(Beginning of DATA PROVIDED)
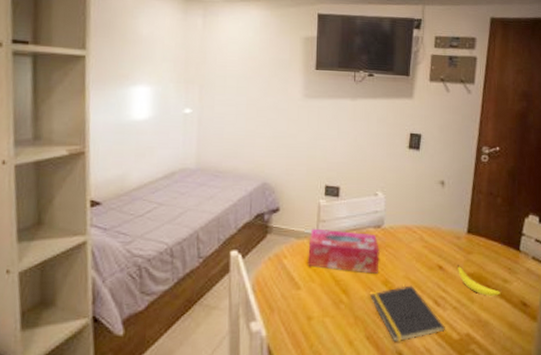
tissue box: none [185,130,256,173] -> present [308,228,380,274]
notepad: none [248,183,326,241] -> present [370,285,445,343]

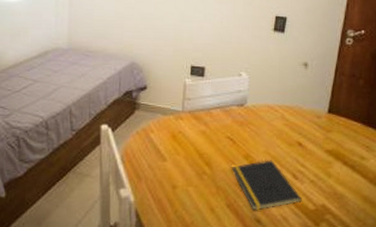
tissue box: present [308,228,380,274] -> none [173,105,242,148]
banana: present [456,265,501,296] -> none [316,142,357,171]

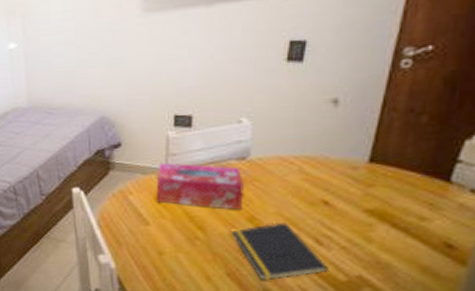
tissue box: none [173,105,242,148] -> present [156,163,244,210]

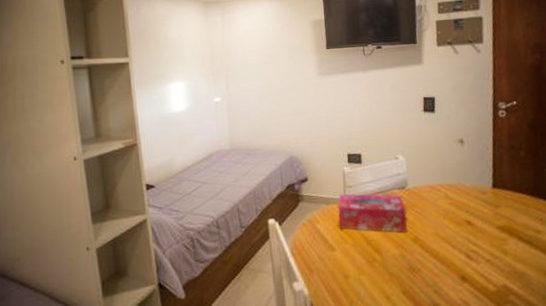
notepad: present [232,222,328,281] -> none [402,241,481,297]

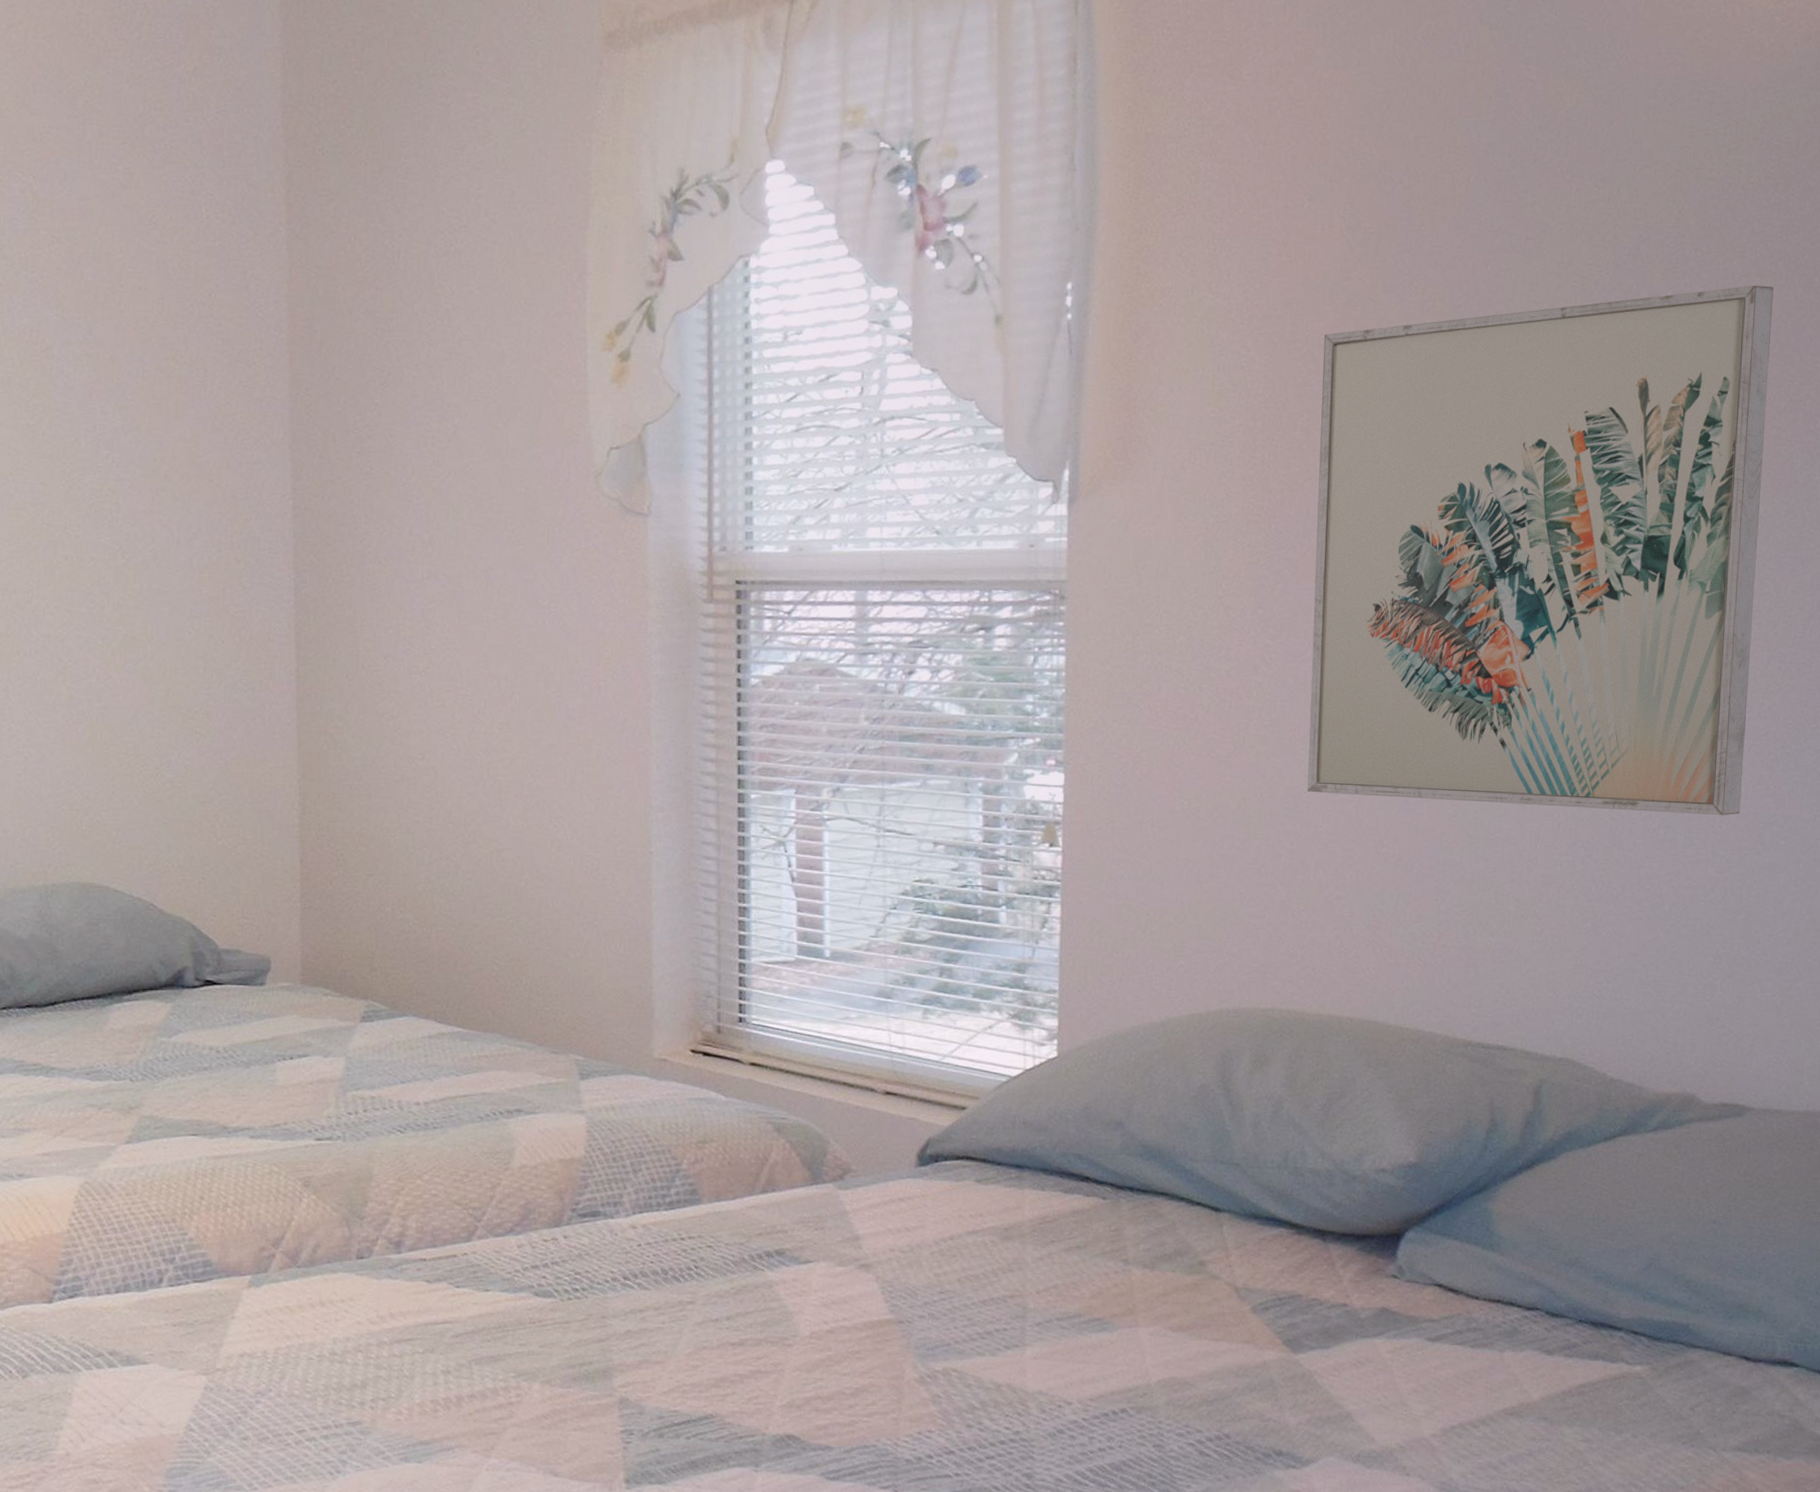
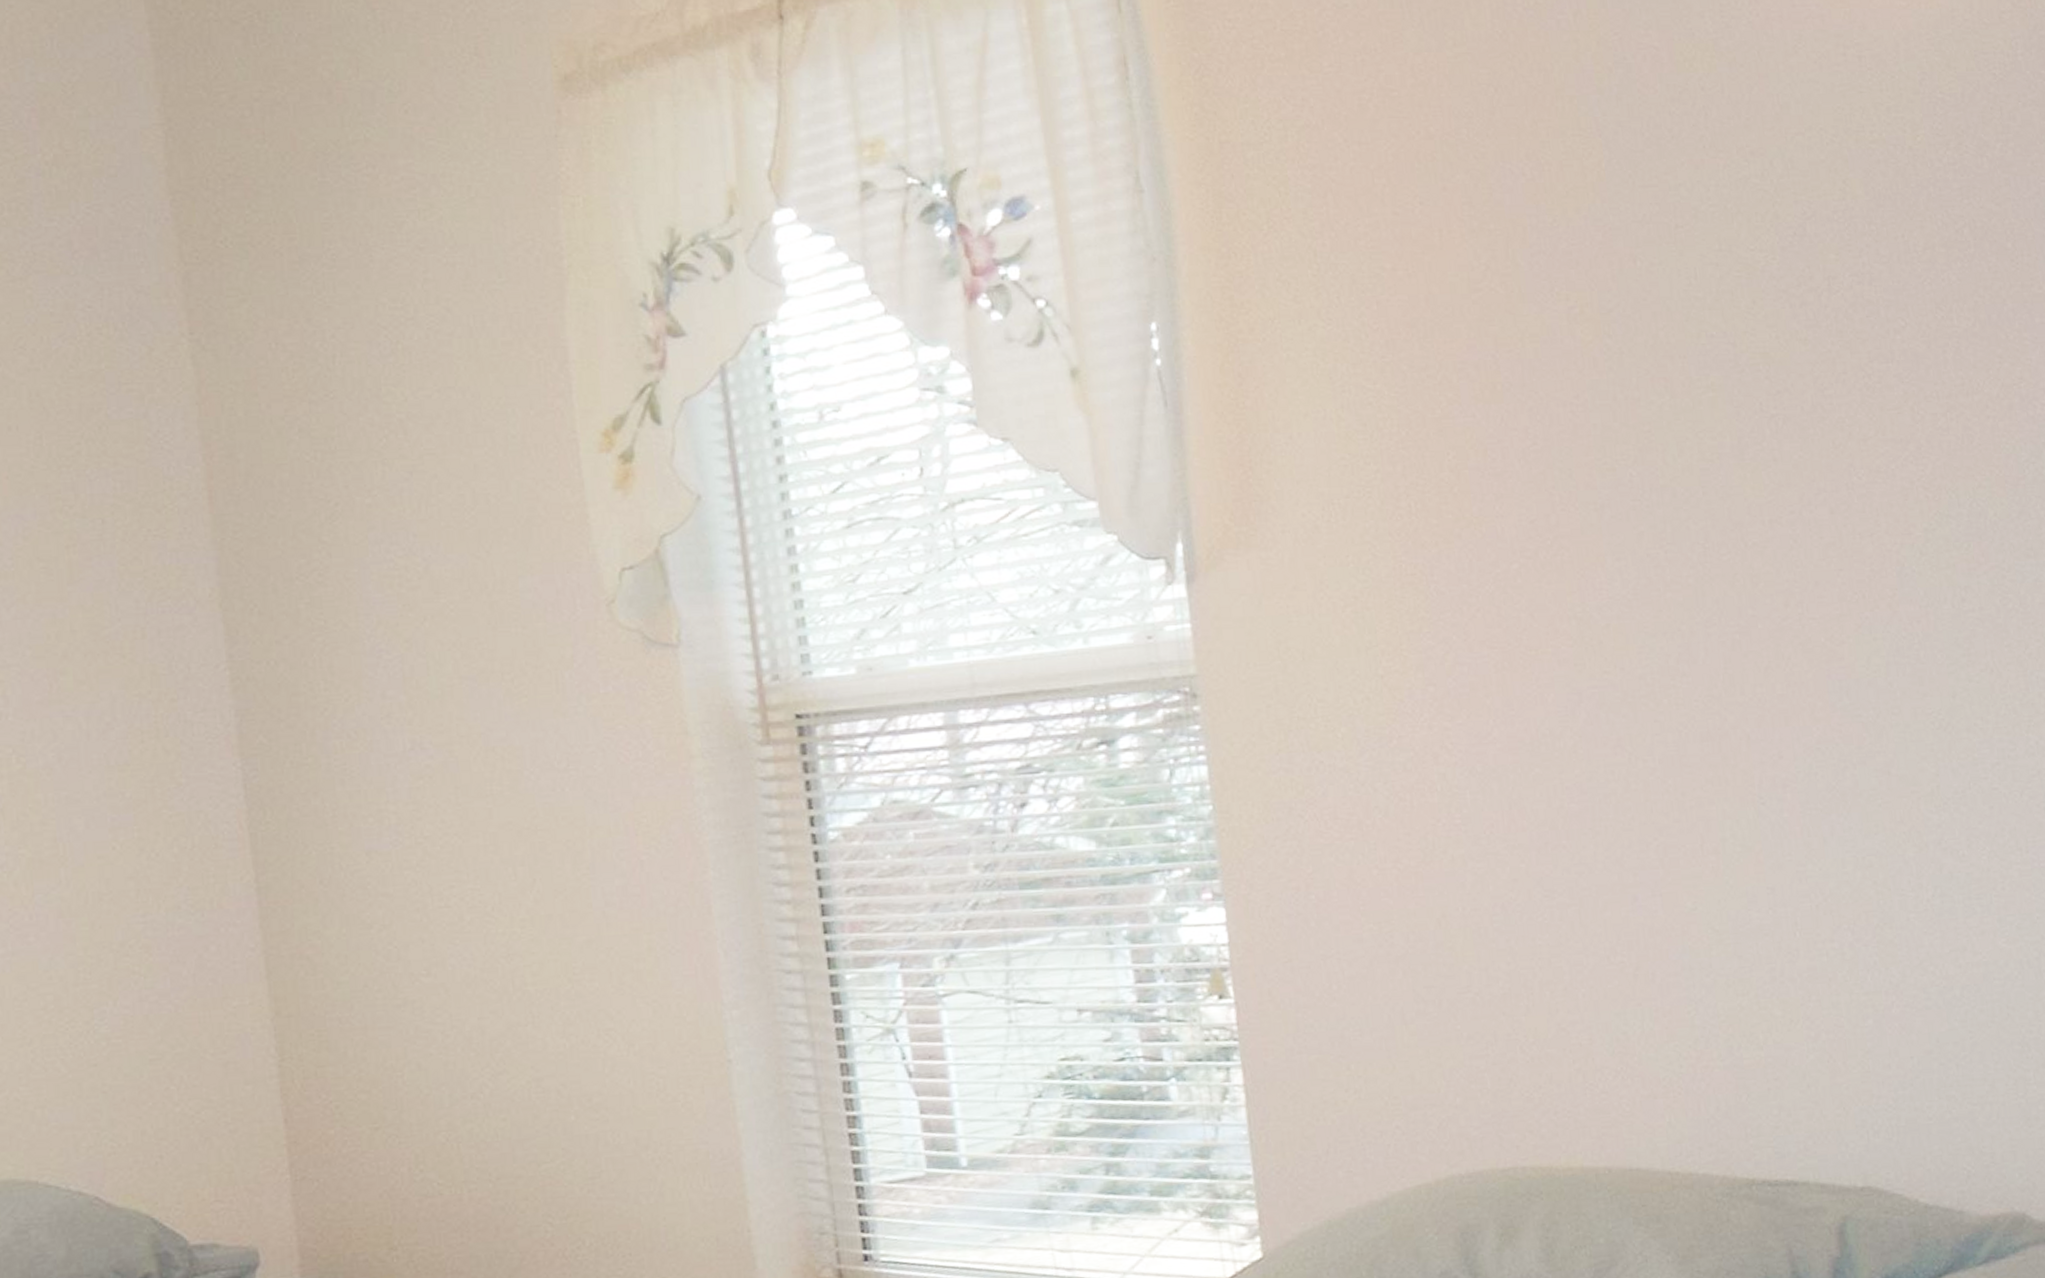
wall art: present [1308,285,1773,815] -> none [1459,257,2023,900]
(End of DATA PROVIDED)
_ASSIGNMENT_. Pictures aside, reproduce every record exactly as it stands.

_WRITTEN RESPONSE_.
tissue box: none [185,130,256,173] -> present [308,228,380,274]
notepad: none [248,183,326,241] -> present [370,285,445,343]

tissue box: present [308,228,380,274] -> none [173,105,242,148]
banana: present [456,265,501,296] -> none [316,142,357,171]

tissue box: none [173,105,242,148] -> present [156,163,244,210]

notepad: present [232,222,328,281] -> none [402,241,481,297]

wall art: present [1308,285,1773,815] -> none [1459,257,2023,900]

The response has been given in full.